Segment Start: EXCERPTED DATA

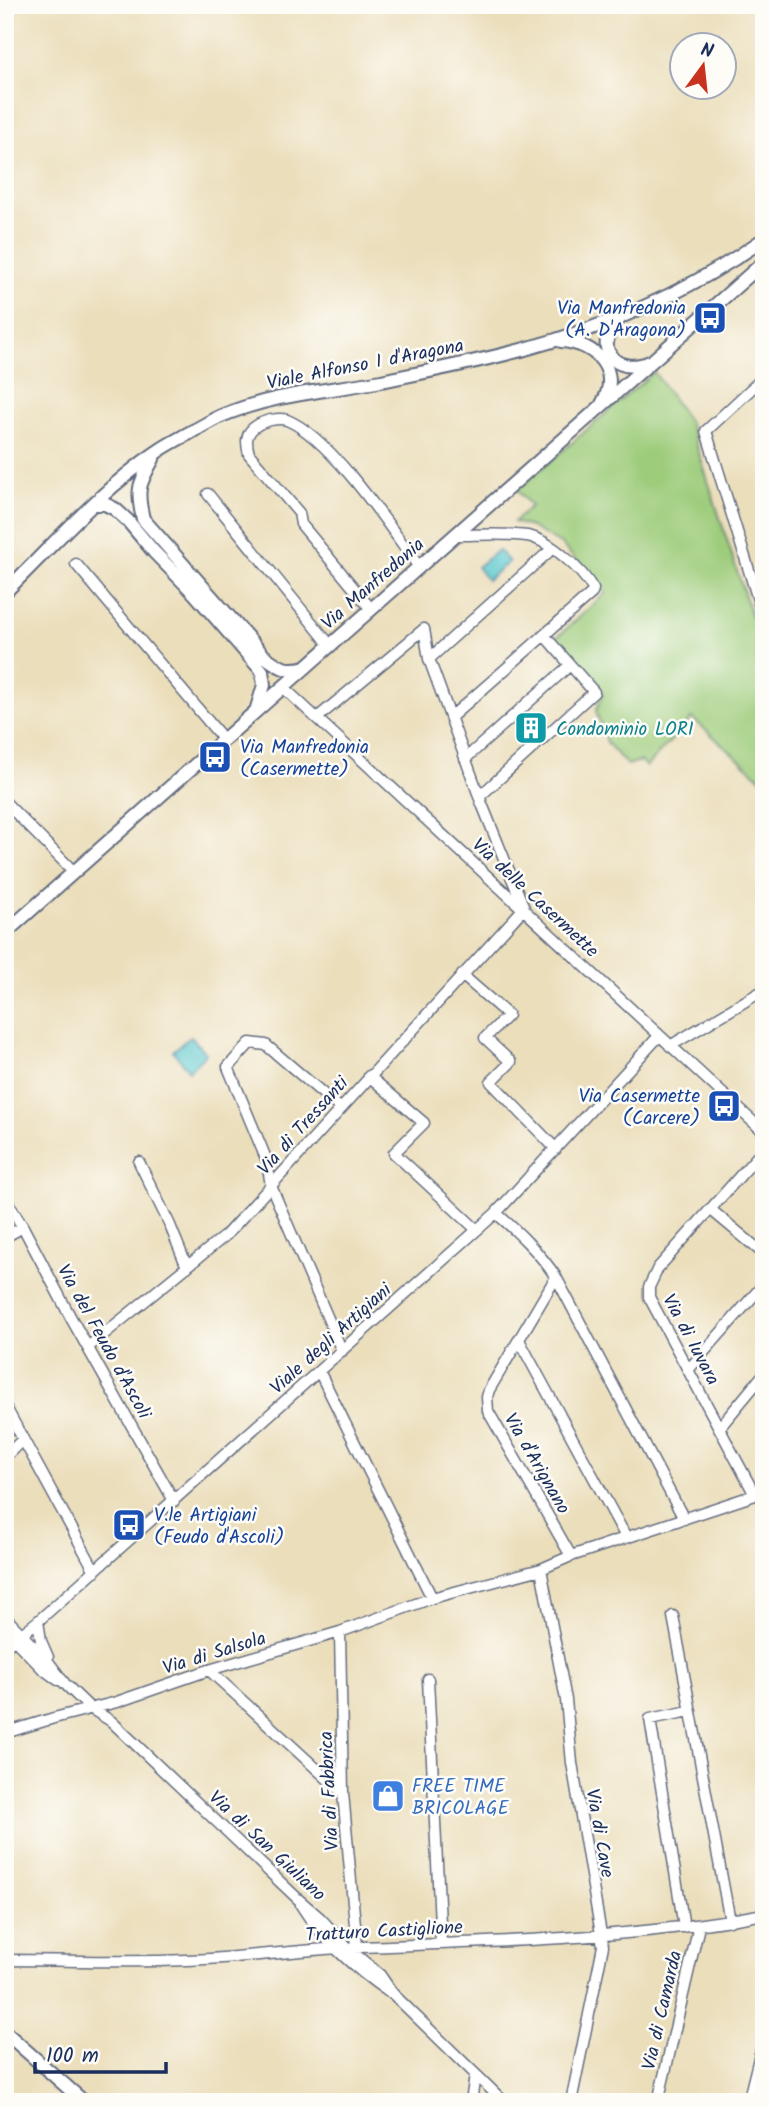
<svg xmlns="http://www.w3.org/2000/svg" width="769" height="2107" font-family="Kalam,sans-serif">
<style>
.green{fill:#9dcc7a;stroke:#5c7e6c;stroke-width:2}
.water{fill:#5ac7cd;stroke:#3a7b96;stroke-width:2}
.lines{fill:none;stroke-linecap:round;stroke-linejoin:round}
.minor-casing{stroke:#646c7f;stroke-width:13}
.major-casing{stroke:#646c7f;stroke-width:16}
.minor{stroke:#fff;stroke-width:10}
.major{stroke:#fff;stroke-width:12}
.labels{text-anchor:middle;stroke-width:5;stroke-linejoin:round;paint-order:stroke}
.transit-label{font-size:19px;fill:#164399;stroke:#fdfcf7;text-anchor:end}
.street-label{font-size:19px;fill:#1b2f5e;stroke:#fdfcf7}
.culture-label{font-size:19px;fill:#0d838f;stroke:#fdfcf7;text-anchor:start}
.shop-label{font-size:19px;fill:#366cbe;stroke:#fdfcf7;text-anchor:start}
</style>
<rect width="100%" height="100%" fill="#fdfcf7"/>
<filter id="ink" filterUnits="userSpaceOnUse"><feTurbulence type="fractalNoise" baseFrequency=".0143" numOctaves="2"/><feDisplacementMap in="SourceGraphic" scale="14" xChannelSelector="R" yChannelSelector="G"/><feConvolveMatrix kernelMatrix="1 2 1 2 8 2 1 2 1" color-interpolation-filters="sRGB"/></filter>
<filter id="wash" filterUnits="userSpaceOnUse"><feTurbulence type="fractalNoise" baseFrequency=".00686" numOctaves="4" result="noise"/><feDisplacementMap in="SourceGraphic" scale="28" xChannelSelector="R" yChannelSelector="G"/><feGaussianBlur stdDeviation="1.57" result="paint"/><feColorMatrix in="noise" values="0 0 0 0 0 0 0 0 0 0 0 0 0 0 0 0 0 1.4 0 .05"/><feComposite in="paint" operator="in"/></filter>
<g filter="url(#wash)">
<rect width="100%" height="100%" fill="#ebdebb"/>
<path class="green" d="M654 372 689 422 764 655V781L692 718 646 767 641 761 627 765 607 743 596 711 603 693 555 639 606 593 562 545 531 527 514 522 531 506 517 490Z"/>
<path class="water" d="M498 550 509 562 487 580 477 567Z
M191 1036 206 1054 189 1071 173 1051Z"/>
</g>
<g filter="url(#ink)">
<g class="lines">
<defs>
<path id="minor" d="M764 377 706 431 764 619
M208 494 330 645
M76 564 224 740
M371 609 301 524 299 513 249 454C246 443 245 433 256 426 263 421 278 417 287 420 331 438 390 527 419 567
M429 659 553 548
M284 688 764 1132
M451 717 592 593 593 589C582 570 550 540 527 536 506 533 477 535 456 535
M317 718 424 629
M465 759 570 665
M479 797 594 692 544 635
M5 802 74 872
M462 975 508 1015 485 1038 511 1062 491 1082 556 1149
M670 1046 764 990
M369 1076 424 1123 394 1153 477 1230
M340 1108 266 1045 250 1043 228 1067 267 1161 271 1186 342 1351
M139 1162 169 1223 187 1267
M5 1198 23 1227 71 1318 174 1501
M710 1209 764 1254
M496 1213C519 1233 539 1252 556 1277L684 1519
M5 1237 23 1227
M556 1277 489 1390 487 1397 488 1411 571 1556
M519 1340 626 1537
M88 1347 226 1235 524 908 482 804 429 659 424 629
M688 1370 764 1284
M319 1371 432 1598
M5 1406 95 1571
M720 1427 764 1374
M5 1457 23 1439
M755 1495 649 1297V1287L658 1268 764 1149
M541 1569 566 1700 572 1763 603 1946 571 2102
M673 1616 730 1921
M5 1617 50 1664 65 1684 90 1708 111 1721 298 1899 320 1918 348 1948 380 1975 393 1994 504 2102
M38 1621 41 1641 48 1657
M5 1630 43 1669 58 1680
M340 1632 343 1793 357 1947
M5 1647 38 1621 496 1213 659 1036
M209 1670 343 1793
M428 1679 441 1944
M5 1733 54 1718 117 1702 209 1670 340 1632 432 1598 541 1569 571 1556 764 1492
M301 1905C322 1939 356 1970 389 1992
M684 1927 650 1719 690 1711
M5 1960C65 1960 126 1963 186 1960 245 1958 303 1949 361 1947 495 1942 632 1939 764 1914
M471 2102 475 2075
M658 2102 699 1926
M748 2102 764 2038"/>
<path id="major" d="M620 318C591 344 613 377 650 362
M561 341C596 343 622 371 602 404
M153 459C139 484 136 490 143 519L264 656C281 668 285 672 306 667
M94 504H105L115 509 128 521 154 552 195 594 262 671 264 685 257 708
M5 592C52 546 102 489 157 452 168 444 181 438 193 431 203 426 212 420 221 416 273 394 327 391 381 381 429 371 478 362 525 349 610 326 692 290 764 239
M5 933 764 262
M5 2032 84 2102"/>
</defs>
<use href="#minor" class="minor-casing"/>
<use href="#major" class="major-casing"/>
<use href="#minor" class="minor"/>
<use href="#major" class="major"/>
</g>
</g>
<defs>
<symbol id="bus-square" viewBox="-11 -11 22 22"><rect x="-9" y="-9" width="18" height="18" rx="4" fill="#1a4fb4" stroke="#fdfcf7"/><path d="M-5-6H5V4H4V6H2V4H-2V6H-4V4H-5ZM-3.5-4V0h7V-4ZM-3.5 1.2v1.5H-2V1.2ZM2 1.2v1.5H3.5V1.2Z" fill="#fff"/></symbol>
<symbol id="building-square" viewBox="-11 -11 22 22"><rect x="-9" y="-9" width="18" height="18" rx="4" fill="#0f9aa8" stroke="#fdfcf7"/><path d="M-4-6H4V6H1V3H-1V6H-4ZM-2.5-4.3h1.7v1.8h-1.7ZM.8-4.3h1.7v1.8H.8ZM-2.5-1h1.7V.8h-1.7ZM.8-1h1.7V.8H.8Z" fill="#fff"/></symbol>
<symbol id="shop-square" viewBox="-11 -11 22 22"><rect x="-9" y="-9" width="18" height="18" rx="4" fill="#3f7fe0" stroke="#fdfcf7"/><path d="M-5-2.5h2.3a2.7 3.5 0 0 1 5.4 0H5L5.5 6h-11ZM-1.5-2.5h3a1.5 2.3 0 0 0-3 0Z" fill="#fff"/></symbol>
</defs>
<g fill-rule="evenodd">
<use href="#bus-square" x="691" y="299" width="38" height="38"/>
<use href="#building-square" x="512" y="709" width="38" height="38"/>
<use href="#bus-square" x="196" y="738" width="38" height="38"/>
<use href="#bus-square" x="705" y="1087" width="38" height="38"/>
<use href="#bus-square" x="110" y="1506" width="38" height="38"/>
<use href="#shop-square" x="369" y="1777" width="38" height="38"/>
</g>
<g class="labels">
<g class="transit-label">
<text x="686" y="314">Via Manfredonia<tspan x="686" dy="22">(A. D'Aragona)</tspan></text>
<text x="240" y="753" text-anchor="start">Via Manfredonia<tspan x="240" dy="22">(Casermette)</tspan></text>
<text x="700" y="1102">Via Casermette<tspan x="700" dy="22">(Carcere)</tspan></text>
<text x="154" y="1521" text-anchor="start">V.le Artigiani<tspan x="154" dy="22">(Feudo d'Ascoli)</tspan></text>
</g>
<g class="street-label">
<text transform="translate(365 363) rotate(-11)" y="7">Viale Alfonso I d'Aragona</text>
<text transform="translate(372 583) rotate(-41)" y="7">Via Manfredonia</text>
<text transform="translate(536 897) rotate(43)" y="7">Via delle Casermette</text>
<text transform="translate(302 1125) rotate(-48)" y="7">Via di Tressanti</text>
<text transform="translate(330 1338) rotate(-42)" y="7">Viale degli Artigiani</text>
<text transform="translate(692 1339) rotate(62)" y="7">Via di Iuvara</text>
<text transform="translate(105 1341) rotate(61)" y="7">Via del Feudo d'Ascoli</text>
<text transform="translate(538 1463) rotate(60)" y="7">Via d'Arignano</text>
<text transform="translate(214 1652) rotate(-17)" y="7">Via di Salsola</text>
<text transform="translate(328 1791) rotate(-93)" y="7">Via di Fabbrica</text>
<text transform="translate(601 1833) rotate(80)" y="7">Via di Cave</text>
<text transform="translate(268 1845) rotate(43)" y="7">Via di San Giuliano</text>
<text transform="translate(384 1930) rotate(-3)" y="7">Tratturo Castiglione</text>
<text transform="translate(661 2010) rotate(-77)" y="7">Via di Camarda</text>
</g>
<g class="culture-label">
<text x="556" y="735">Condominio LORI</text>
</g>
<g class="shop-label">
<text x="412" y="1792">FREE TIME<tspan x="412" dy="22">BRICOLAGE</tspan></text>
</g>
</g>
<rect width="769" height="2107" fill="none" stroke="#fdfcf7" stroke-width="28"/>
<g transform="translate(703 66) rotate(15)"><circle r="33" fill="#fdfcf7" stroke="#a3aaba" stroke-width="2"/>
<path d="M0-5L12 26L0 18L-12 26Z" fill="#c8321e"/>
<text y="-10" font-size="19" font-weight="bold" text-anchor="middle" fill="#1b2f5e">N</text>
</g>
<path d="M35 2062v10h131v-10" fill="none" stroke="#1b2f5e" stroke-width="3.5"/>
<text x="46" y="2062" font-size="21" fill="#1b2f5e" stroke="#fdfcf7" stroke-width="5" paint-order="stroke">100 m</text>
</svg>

Segment End: EXCERPTED DATA

Nothing but a number is expected: how many lines in the data above hold the word "building".

2